T&E reporting becomes difficult when the question leaders care about is several steps removed from the raw data. A business leader does not just want to know total spend. They want to understand who spent it, which team it belonged to, what region it supported, what category it fell into, and whether the spend was tied to the right business activity. But the underlying data usually does not arrive that way. Expense data, employee records, department mappings, regions, categories, and business context often live in different systems.
Pulling that together used to mean rebuilding a usable reporting layer every cycle: pulling datasets, mapping employees, cleaning inconsistent fields, classifying transactions, and reassembling reporting views.
This is exactly the repetitive work that burning tokens instead of headcount is meant to absorb. Doppel built an agent to handle the data preparation.
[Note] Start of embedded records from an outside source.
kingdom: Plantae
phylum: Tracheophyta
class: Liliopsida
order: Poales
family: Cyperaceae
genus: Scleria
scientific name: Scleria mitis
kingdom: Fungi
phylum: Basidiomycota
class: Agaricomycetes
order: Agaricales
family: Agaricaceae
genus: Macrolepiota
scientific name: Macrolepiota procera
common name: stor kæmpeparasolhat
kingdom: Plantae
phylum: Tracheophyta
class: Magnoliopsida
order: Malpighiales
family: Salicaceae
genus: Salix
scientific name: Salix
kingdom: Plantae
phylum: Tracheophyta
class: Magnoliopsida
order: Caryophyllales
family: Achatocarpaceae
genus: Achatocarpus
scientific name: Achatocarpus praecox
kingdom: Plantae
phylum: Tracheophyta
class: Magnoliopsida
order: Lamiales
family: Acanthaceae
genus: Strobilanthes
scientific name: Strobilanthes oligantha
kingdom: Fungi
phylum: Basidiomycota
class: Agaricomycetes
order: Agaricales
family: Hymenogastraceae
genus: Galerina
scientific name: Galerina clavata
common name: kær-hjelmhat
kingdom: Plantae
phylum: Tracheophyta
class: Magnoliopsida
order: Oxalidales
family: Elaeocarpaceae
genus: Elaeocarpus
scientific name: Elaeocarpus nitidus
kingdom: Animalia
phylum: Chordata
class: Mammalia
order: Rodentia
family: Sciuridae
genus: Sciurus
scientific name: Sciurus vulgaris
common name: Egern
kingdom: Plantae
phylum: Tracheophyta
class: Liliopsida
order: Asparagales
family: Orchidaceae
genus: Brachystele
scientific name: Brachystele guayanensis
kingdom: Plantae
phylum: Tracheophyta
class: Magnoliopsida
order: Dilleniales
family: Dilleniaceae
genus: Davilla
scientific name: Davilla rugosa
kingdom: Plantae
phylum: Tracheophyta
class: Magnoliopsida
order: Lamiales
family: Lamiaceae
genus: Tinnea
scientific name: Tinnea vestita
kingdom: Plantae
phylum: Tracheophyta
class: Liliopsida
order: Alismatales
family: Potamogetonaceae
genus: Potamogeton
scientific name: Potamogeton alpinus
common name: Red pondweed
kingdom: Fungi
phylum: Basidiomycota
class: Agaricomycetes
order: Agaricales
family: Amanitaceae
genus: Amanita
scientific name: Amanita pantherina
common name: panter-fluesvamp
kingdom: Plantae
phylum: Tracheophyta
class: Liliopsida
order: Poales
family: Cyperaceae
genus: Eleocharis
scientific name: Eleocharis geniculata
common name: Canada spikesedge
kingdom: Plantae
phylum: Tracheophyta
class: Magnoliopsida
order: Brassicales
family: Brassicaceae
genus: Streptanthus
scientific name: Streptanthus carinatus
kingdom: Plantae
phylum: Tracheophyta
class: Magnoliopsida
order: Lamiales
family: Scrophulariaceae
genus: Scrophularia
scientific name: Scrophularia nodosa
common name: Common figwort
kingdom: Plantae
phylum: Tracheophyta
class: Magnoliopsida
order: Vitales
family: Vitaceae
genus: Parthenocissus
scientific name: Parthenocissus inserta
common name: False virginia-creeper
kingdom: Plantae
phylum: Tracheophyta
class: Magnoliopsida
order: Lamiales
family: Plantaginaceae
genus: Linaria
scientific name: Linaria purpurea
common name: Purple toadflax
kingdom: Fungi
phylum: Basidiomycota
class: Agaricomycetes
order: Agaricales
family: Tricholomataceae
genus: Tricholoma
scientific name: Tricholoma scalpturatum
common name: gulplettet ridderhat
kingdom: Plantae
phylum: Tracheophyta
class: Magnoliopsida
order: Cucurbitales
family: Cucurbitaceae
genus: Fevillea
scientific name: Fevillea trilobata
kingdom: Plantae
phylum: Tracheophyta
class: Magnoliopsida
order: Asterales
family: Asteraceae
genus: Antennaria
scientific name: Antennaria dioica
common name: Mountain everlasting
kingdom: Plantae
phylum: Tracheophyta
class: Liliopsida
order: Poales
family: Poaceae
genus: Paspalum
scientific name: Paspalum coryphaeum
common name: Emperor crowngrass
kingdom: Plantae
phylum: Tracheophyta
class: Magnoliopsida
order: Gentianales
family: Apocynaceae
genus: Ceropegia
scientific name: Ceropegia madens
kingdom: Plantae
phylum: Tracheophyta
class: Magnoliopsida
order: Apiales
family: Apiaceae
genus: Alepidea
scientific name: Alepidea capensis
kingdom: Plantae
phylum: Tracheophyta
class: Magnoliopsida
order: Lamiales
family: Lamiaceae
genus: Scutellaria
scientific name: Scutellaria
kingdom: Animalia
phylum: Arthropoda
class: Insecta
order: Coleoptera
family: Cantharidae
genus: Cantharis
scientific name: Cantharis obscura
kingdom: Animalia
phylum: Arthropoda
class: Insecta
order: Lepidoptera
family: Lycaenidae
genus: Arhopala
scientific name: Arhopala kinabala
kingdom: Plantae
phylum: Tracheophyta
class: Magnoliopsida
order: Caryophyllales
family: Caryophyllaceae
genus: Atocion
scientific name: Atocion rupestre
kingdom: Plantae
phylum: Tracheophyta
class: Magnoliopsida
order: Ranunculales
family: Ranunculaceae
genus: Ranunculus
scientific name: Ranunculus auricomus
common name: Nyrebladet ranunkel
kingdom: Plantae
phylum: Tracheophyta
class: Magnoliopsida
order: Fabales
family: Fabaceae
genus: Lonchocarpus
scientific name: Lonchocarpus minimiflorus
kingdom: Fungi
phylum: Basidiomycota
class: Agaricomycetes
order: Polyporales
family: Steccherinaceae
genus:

It pulls the required datasets, merges records using employee email as the unique identifier, applies predefined data-quality checks, maps employees to the right departments and regions, classifies transactions where needed, and prepares the output for reporting. Scattered expense and employee data becomes a governed reporting layer that leaders can query without waiting on a manual refresh.
The output is published to an interactive dashboard where leaders can explore spend by employee, department, region, category, and ROI. Instead of asking finance to refresh another spreadsheet or answer one-off follow-up questions, stakeholders can self-serve the analysis while finance maintains control over the underlying data logic. The data preparation itself saves roughly eight hours each month. More importantly, finance stops rebuilding the same reporting layer each cycle and starts from a consistent, governed dataset.
Across both examples, the same three principles show up together.
Pushing AI to its limits in finance does not mean handing over judgment. It means putting agents on the messy, judgment-adjacent work the team has always done by hand: reading unstructured emails, reconciling collections, classifying ambiguous transactions, and preparing outputs for review.
The control layer is what makes that possible. Confidence thresholds, exception routing, and human review define where automation ends and finance judgment begins.
That is how we burn tokens instead of headcount on the repetitive data retrieval and cleanup, while building workflows that compound with every review.
For modern finance teams, the opportunity is to identify the recurring work that sits between raw data and business decisions, then design controlled agent workflows around it. That is how finance work becomes repeatable, reviewable, and scalable.